CHARLESTON, W.Va. (AP) - A West Virginia lawmaker collected his pay for this year’s regular session while missing the entire 60-day proceeding.
Delegate Joshua Nelson, R-Boone, a member of the West Virginia Air National Guard, was attending flight training in Texas while the Legislature was meeting in Charleston.
Nelson also missed 367 or 470 votes taken on the House floor during the 2013 session because he was on another training assignment.
State law requires that legislators be paid $15,000 for each regular legislative session - regardless of how many days they attend.
“Being in the Legislature, regardless of what they’re required to do, if they have to miss or something like that, the salary doesn’t change,” Nelson told the Sunday Gazette-Mail (https://bit.ly/1sB3kyO ) in a telephone interview from Del Rio, Texas.
He said he donated his $15,000 salary for this year’s session to churches and community organizations in the county. He said he could not provide details about the donations without coming home.
He said his wife, Brittany, handles his finances.
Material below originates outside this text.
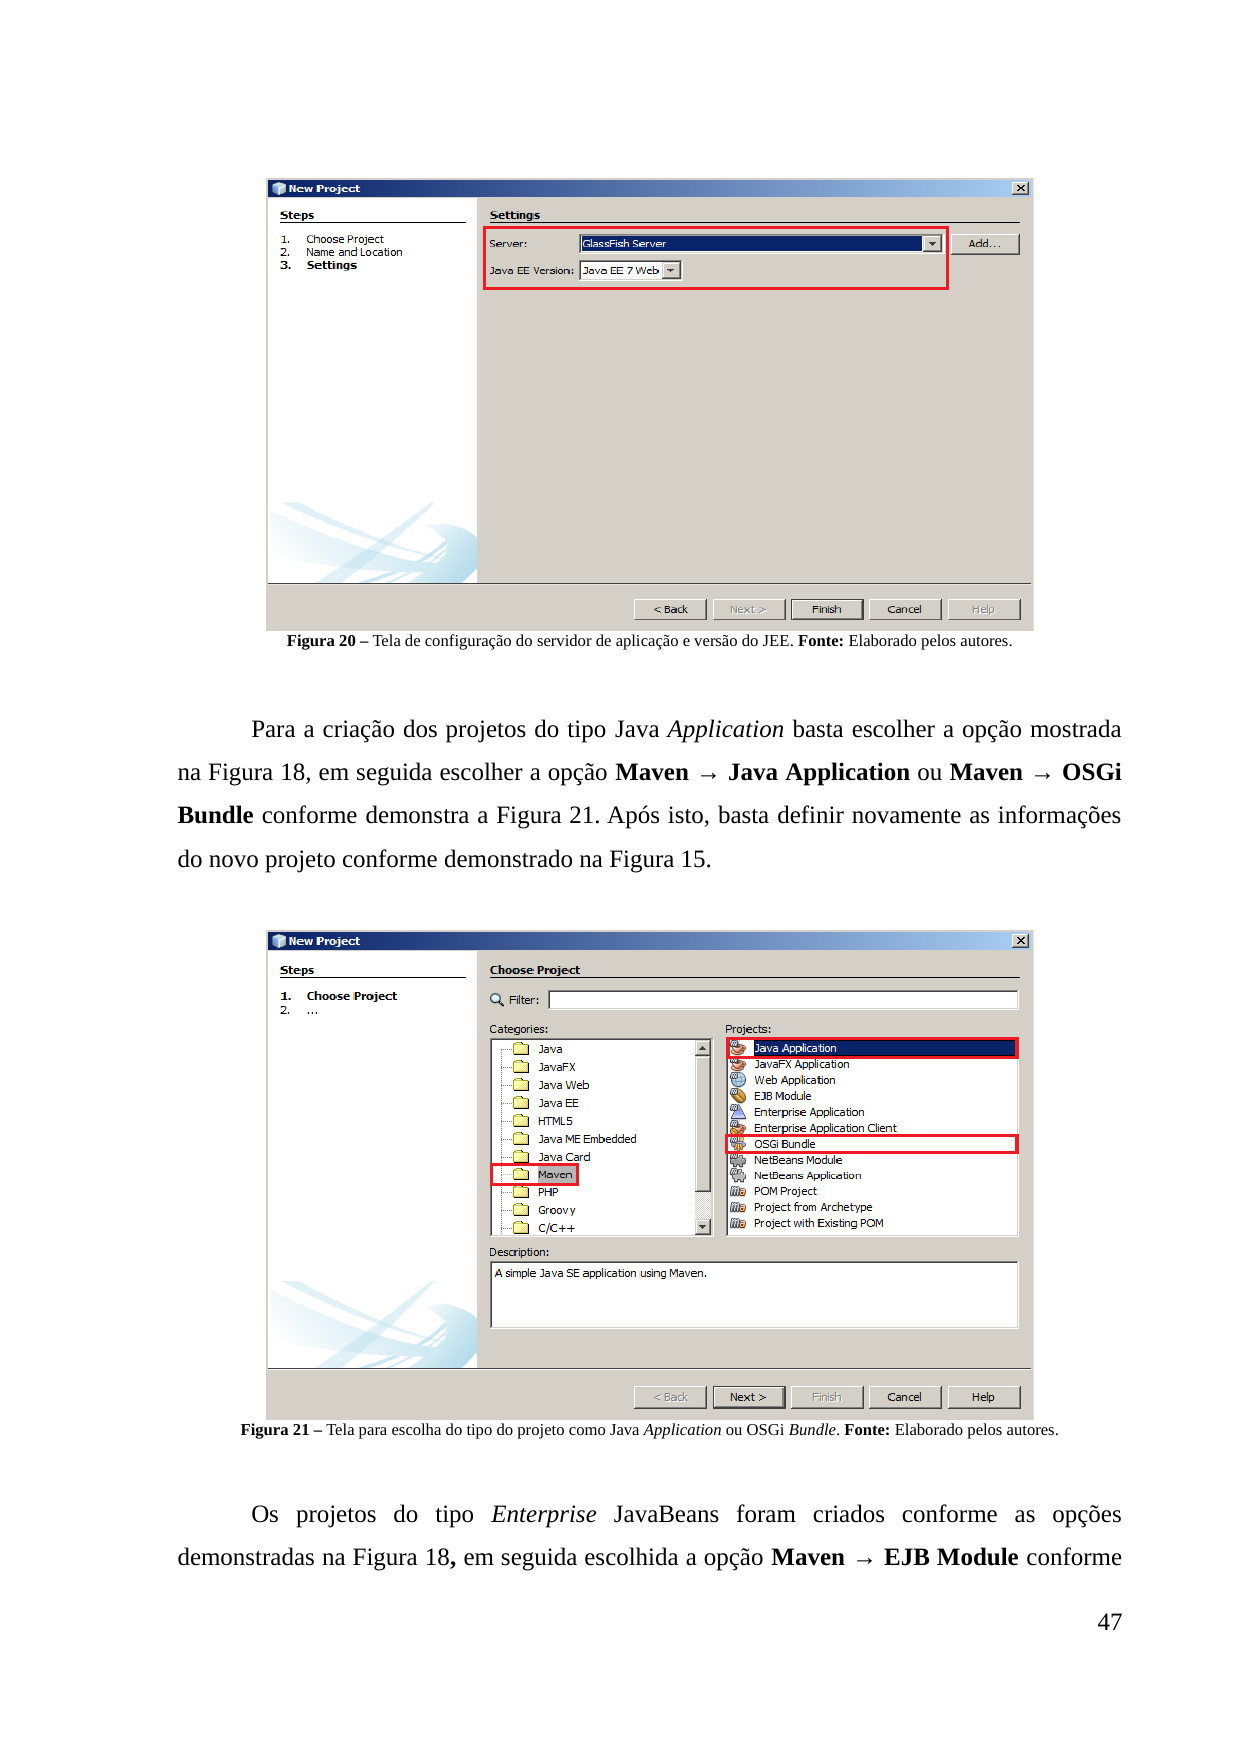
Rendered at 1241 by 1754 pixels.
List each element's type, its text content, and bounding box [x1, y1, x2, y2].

Nelson said he isn’t the first state lawmaker to accept legislative pay while serving in the National Guard.
“I’m in the same situation Senator Erik Wells was when he was in Afghanistan,” Nelson said.
Wells, D-Kanawha, spent eight months in Afghanistan in 2011 as an officer in the U.S. Navy Reserve. He missed legislative interim meetings but his service did not overlap with the 2011 regular session. Legislators aren’t paid when absent from interim sessions.
Wells said he would not have collected his legislative pay if he had been in Afghanistan when the Legislature was in session.
Boone County Clerk Sue Ann Zickafoose, who also is chairwoman of the county’s Democratic Party, said county residents had no one to speak for them following the Jan. 9 chemical spill that contaminated the water supply in Boone and eight other counties.
Nelson said he tries to stay in touch with constituents, despite being “extremely busy with what I’m doing right now” in flight training school.
“If somebody calls me, I call them back when I have time,” he said. “I’m doing as much as I can to keep up with legislation back home. Sometimes the mission takes us away, but we do the best we can.”
House Minority Whip Daryl Cowles, R-Morgan, said it was a challenge for Nelson to serve both in the Guard and the Legislature.
“I certainly am a little frustrated that he couldn’t be there, but I understand certain commitments take you away whenever you serve in the Guard,” Cowles told the newspaper.